▶ [Problem]: Write out every entry below exactly as it appears. Pictures do not belong in the copy.

BEGIN Records for this exercise

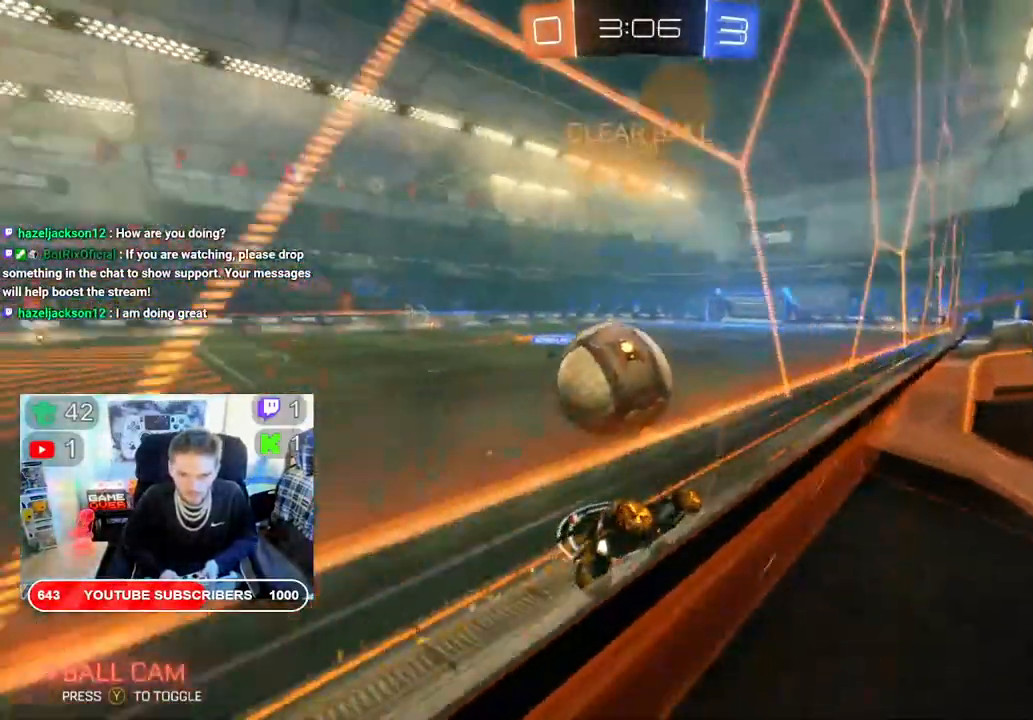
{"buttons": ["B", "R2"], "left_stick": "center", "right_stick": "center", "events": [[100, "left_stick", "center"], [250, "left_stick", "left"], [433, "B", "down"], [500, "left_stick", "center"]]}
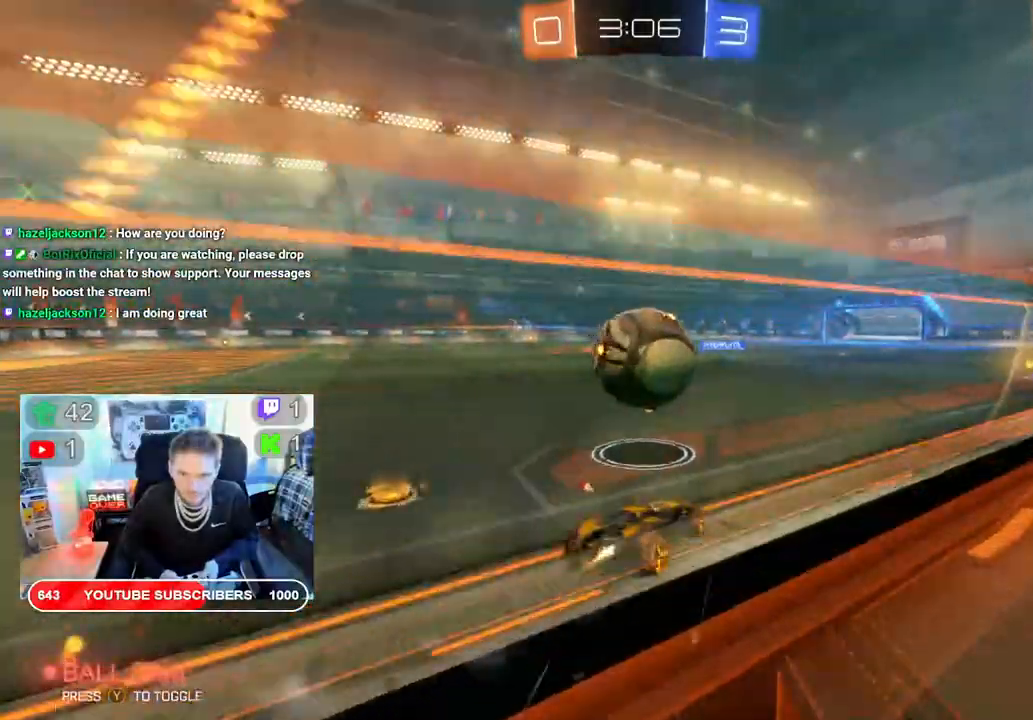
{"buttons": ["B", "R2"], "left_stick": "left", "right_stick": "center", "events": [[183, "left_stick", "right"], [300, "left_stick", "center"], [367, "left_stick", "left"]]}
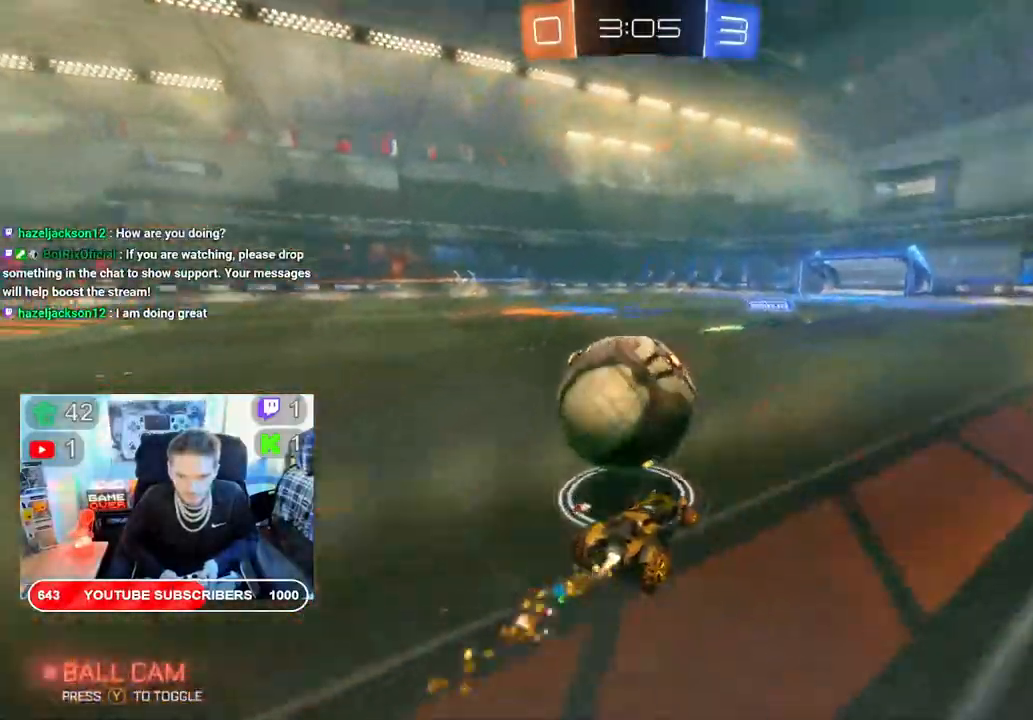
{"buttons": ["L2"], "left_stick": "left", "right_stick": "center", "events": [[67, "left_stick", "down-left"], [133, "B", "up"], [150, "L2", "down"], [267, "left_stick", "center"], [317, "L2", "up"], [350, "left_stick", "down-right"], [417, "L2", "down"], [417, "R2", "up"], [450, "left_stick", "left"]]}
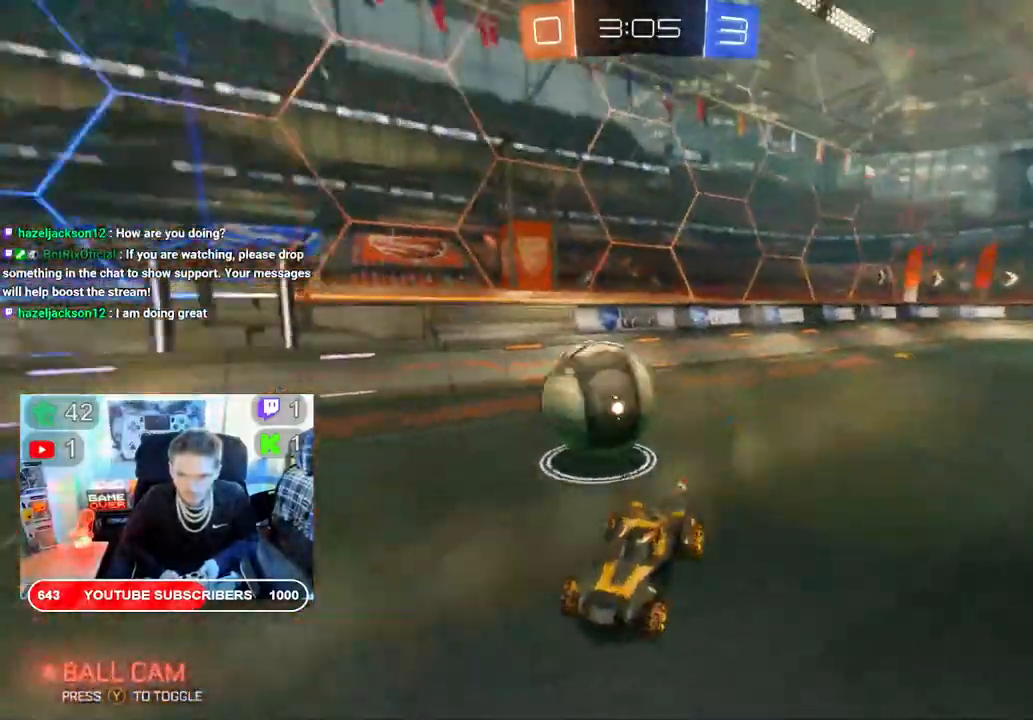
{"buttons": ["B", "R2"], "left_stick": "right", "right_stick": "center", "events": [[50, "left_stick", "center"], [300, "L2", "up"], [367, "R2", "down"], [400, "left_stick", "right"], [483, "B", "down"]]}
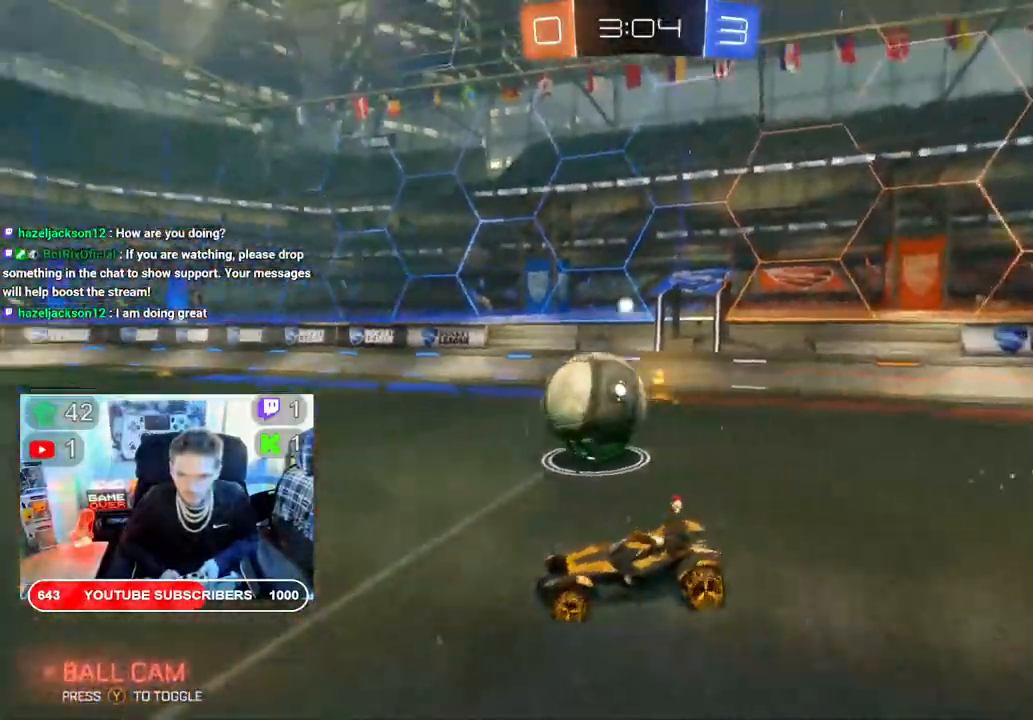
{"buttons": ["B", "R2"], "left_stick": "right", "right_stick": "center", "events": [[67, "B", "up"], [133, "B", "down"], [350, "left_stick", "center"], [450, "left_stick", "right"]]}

END Records for this exercise

▶ [Task output]:
{"buttons": ["B", "R2"], "left_stick": "center", "right_stick": "center", "events": [[100, "left_stick", "center"], [250, "left_stick", "left"], [433, "B", "down"], [500, "left_stick", "center"]]}
{"buttons": ["B", "R2"], "left_stick": "left", "right_stick": "center", "events": [[183, "left_stick", "right"], [300, "left_stick", "center"], [367, "left_stick", "left"]]}
{"buttons": ["L2"], "left_stick": "left", "right_stick": "center", "events": [[67, "left_stick", "down-left"], [133, "B", "up"], [150, "L2", "down"], [267, "left_stick", "center"], [317, "L2", "up"], [350, "left_stick", "down-right"], [417, "L2", "down"], [417, "R2", "up"], [450, "left_stick", "left"]]}
{"buttons": ["B", "R2"], "left_stick": "right", "right_stick": "center", "events": [[50, "left_stick", "center"], [300, "L2", "up"], [367, "R2", "down"], [400, "left_stick", "right"], [483, "B", "down"]]}
{"buttons": ["B", "R2"], "left_stick": "right", "right_stick": "center", "events": [[67, "B", "up"], [133, "B", "down"], [350, "left_stick", "center"], [450, "left_stick", "right"]]}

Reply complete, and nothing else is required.